===== PAGE
Electric scooters are plug-in electric vehicles with two or three wheels. The electricity is stored on board in a rechargeable battery, which drives one or more electric motors. Electric scooters have brushless direct current (BLDC) electric motors built into the hub of wheels. These consist of different types of e-bikes, including kick scooters, electric motorcycles, and electric mopeds.
All electric kick scooters have at least one motor, while more powerful ones have two. An electric kick scooter is a vehicle consisting of a footboard mounted on two wheels and a long steering handle, propelled by resting one foot on the footboard and pushing the other against the ground, assisted by an electric motor. Electric scooters are used for private and public transportation, shared mobility, micro-mobility, logistics, short commutes, and industrial applications.
Electric scooters and motorcycles are also used for short-distance commuting within cities and towns and for courier and e-commerce delivery applications. These vehicles have a smaller battery pack and a driving range of less than 100KM per charge. These vehicles are lightweight, more efficient than conventional bikes, and can maneuver easily through congested streets. They serve the limited purpose of short-distance commuting.
The ever-increasing traffic congestion leading to extremely long commutes is paving the way for commuters to look for convenient, time-efficient, and affordable options. Micro-mobility is the most common travel solution for short distances at a particular speed range. Its solutions usually include bicycles, skateboards, e-bikes, scooters, skates, and small electric vehicles running on charged batteries. As micro-mobility has been picking up, players in the industry have come up with vehicle-sharing alternatives.
==========
WRITTEN PROBLEM 1
Reproduce the passage on electric scooters from "Electric scooters are plug-in" up to and including "and electric mopeds.".
WRITTEN PROBLEM 2
Using the passage on electric scooters, answer these questions:
(a) What type of electric motor is built into the hub of the wheels?
(b) How many motors do the more powerful electric kick scooters have?
(c) What driving range per charge do electric scooters and motorcycles used for short-distance commuting have?
The lines that come next are separate material with no connection to the passage.
===== GIVEN INFORMATION
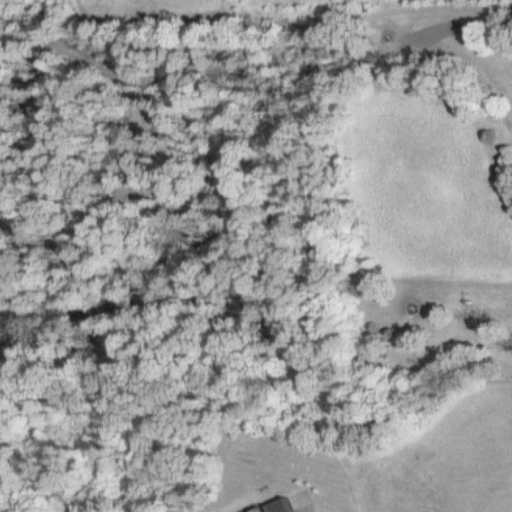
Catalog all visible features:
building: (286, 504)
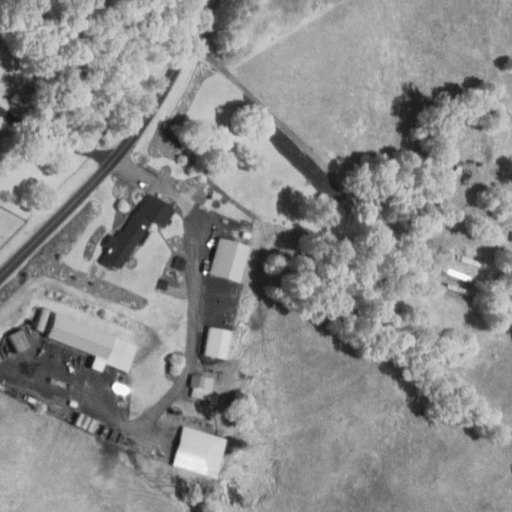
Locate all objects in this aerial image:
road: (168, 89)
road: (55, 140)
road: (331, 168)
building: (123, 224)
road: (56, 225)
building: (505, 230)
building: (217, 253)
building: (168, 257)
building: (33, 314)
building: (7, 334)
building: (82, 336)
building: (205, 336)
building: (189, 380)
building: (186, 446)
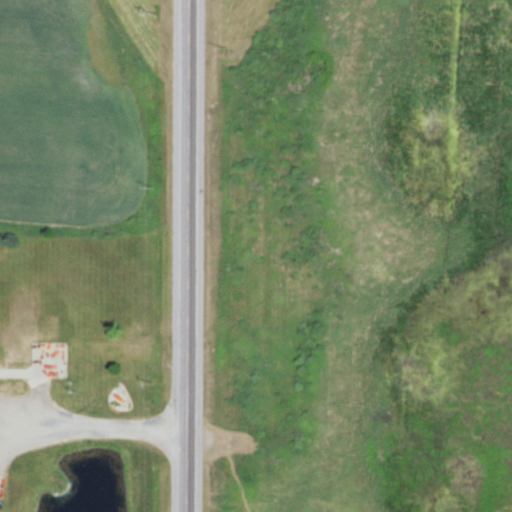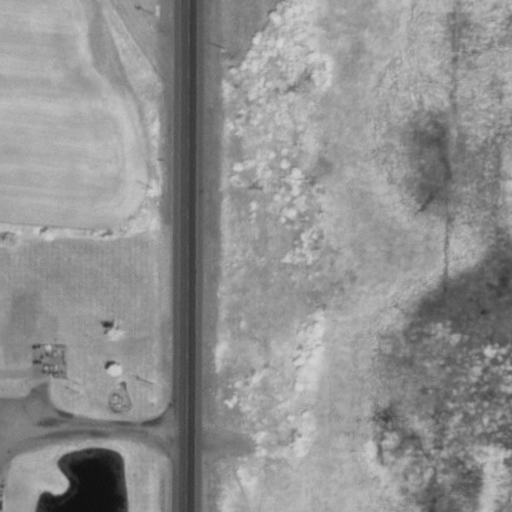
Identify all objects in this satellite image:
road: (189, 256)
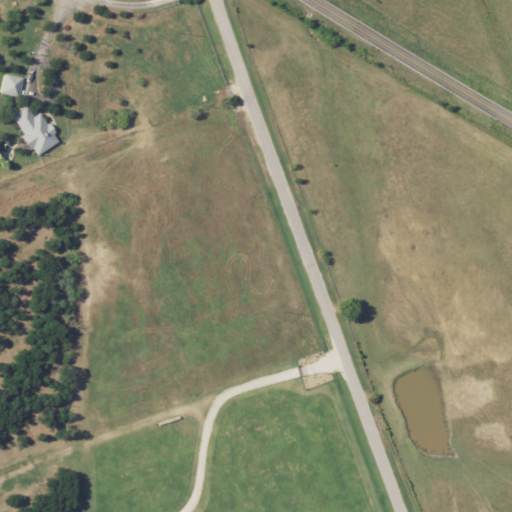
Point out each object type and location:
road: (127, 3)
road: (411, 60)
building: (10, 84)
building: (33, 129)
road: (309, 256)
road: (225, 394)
==========
===== GIVEN INFORMATION
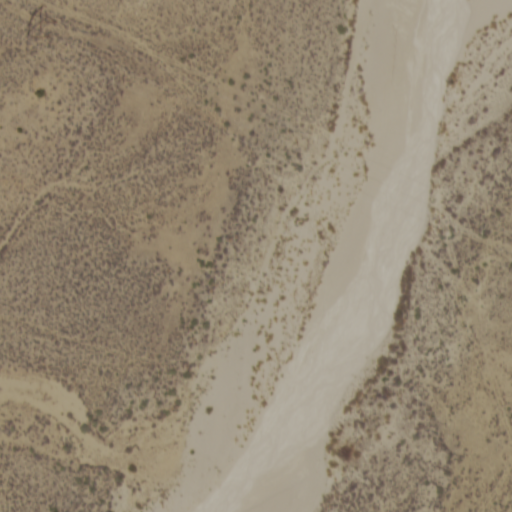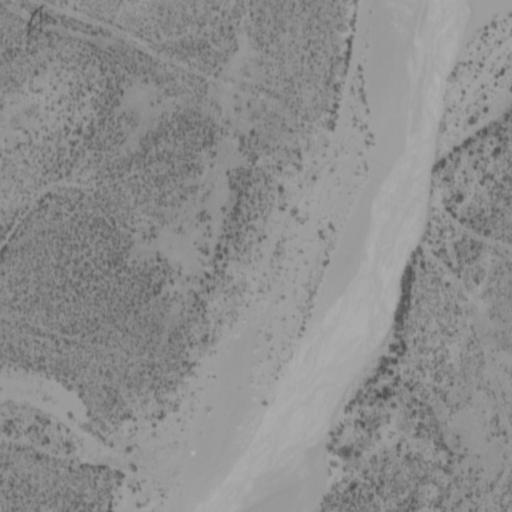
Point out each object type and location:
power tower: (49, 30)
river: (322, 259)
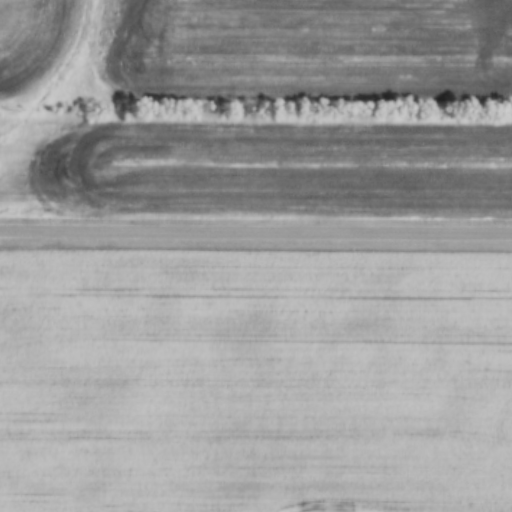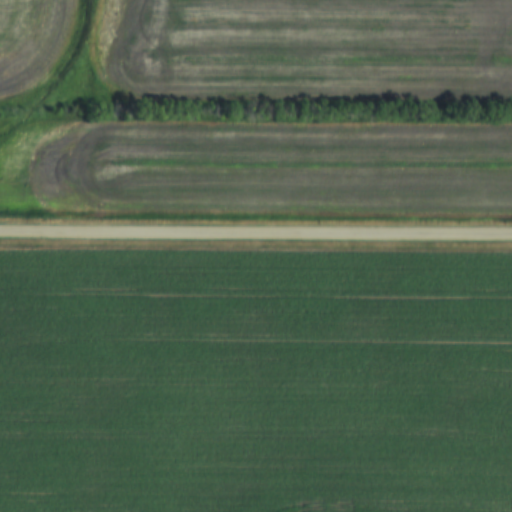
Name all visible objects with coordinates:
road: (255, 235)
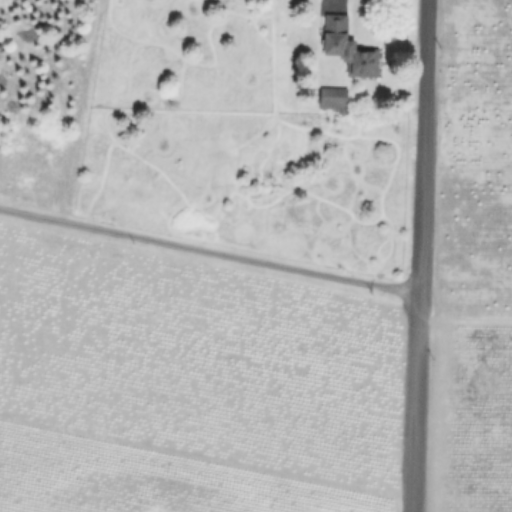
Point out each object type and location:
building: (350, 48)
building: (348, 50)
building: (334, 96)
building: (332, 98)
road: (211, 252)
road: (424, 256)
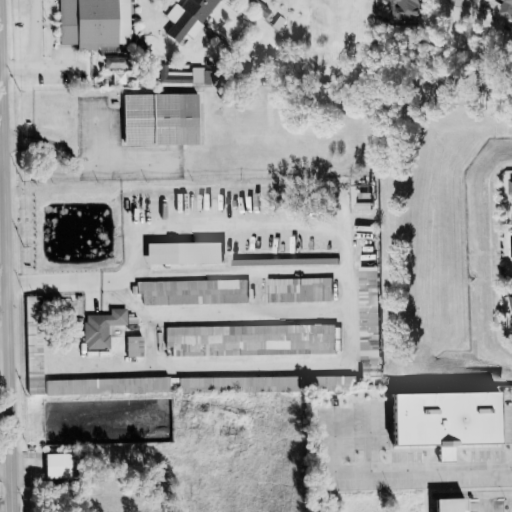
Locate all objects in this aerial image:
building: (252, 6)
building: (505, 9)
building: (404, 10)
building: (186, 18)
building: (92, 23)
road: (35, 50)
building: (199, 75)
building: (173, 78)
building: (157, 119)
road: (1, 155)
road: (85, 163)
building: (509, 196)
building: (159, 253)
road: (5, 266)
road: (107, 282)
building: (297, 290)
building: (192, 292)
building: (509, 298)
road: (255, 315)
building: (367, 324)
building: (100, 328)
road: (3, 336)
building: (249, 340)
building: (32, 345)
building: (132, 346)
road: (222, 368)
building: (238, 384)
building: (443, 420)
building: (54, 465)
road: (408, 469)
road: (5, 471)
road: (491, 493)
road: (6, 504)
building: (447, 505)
==========
===== GIVEN INFORMATION
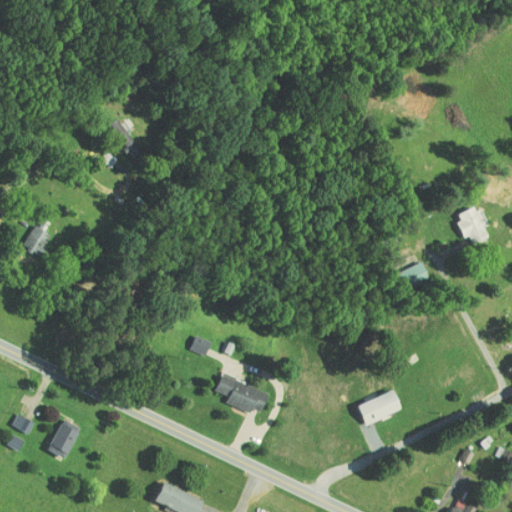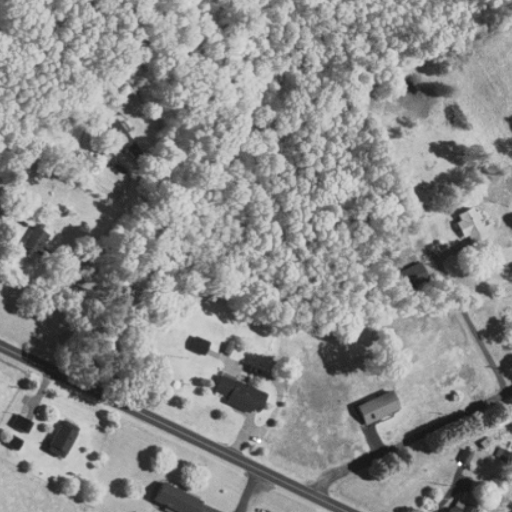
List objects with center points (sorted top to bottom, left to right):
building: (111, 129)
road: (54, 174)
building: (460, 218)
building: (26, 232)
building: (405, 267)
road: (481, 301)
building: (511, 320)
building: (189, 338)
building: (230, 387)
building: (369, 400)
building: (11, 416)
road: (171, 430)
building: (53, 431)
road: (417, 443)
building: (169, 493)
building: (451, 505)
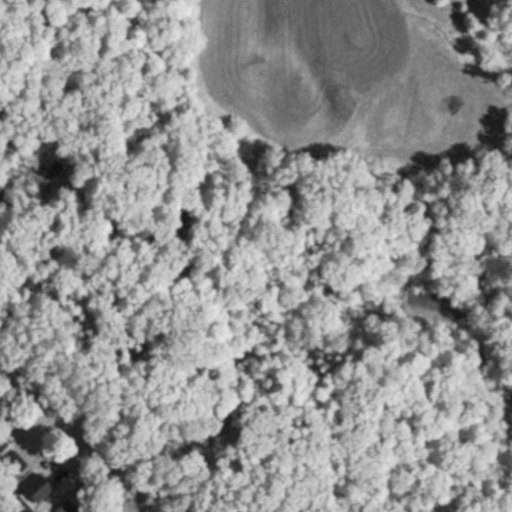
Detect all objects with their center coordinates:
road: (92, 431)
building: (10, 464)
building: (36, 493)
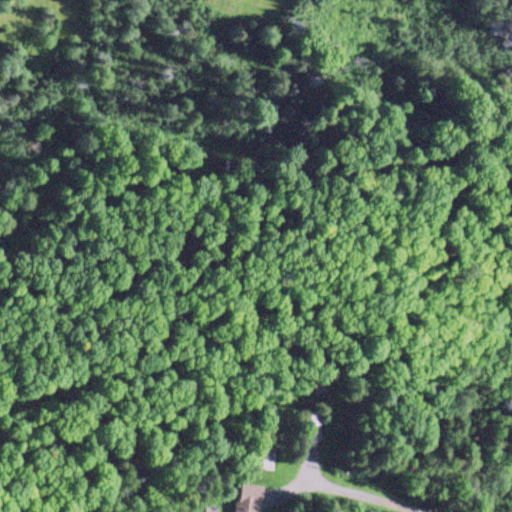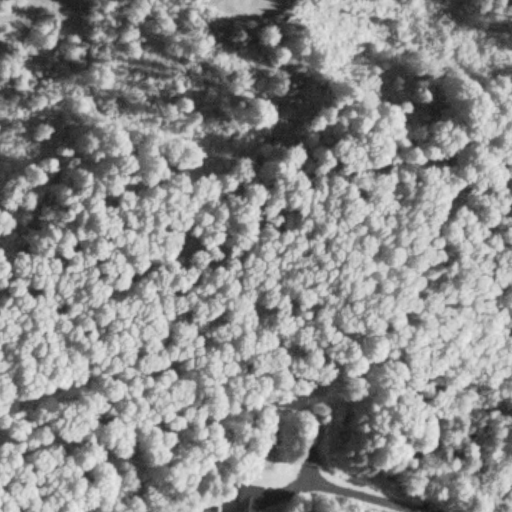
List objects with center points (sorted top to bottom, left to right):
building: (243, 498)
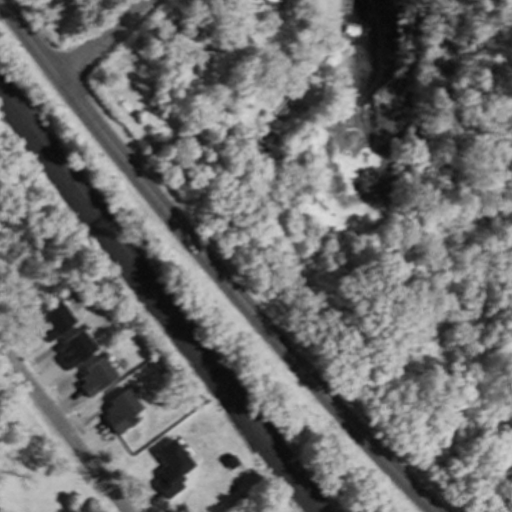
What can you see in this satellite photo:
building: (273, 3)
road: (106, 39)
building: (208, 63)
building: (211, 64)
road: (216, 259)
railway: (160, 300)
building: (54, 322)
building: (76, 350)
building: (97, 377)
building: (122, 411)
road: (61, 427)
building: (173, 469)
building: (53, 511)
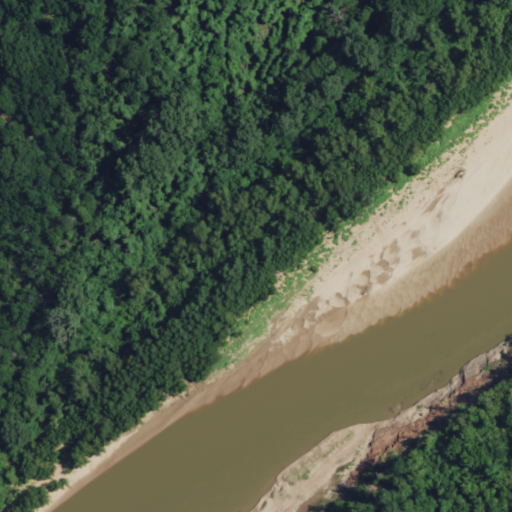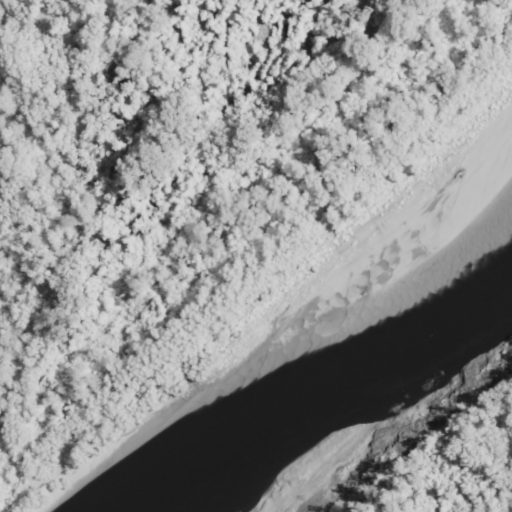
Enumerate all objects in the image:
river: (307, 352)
==========
SOLUTION 1
Electric scooters are plug-in electric vehicles with two or three wheels. The electricity is stored on board in a rechargeable battery, which drives one or more electric motors. Electric scooters have brushless direct current (BLDC) electric motors built into the hub of wheels. These consist of different types of e-bikes, including kick scooters, electric motorcycles, and electric mopeds.

SOLUTION 2
(a) Brushless direct current (BLDC) electric motors.
(b) Two.
(c) Less than 100KM per charge.